• _WHAT YOU NEED TO DO_:
According to the article on humanoid robots, about how many sheet-metal parts were loaded during the 11-month Spartanburg pilot?

• _EXTRACTED TEXT_:
<<<<
Week 2: The Humanoid Building Your BMW, vs. The Terminator

May 11, 2026

When most people hear “humanoid robot,” the picture in their head is typically from a movie. Terminator. iRobot. Ex Machina. The humanoid is uncanny, capable, and either a threat or a friend, depending on the studio. The pitch from the loudest humanoid companies in 2025 is not far off that picture: an artificial general-purpose worker, in your home within a decade, on the factory floor sooner than that.

When a business reader who pays attention to industrial technology hears “humanoid robot,” the picture shifts. It is Figure’s robot, the one in the press releases, working alongside humans on a BMW production line in Spartanburg, South Carolina. It is Apptronik’s Apollo at Mercedes. It is a real machine, in a real factory, building a car a reader can picture buying. The story has moved from science fiction into something that sounds like industrial reality.

When an enterprise leader hears “humanoid robot,” the picture shifts again, and it gets smaller. The BMW and Mercedes deployments are real, and disclosure on the BMW program has now opened up: Figure and BMW have jointly released a single set of headline numbers from an 11-month Spartanburg pilot, roughly 90,000 sheet-metal parts loaded across about 1,250 operational hours, contributing to production of more than 30,000 BMW X3 vehicles. That is real progress. It is also a single coordinated vendor-customer disclosure, with no named integrator, no support contract terms, no multi-site data, and no customer-initiated reporting outside the joint announcement.
>>>>
• _DATA LISTING_:
<<<<
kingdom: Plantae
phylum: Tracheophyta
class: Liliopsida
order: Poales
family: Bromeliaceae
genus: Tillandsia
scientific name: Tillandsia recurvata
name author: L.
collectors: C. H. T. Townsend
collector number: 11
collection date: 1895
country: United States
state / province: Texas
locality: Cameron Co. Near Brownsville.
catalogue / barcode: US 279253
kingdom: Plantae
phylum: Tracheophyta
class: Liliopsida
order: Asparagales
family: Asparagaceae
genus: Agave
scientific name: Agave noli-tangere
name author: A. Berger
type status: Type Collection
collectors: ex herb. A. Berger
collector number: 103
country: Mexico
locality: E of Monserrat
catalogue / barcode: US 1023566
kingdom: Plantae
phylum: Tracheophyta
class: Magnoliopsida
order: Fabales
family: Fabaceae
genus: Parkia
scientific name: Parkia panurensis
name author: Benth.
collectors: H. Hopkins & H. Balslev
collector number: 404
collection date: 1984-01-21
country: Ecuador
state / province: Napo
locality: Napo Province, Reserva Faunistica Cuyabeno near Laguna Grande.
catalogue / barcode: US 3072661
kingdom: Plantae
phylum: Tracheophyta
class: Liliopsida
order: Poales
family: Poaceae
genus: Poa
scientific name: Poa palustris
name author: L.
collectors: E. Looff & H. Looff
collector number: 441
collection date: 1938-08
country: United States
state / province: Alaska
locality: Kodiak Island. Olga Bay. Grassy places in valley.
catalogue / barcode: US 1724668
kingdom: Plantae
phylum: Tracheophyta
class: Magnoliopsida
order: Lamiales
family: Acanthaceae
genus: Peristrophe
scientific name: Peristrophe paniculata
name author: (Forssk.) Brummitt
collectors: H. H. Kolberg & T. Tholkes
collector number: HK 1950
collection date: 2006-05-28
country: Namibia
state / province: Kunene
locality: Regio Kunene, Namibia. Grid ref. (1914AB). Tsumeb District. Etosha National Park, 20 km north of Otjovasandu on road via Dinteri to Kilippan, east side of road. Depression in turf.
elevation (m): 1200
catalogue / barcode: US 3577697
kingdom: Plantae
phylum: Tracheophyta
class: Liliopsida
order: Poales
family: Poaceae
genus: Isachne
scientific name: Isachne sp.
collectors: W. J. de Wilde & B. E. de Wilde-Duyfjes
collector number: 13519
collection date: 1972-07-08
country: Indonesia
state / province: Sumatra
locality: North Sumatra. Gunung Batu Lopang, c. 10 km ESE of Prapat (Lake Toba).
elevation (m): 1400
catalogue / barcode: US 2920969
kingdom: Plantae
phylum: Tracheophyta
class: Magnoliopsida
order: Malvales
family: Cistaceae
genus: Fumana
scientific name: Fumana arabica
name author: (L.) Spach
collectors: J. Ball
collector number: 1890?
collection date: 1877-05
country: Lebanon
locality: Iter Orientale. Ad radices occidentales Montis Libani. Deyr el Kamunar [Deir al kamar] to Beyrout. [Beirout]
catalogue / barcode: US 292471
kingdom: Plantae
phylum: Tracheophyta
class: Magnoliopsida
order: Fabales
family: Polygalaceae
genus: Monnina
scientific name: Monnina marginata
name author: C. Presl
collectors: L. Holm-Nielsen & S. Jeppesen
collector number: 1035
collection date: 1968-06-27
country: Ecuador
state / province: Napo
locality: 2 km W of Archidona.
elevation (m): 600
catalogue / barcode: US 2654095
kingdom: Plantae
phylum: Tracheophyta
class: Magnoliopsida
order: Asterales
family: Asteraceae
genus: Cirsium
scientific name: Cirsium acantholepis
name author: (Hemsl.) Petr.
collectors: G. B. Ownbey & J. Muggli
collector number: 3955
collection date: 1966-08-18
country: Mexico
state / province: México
>>>>
• _FINAL RESULT_:
Roughly 90,000.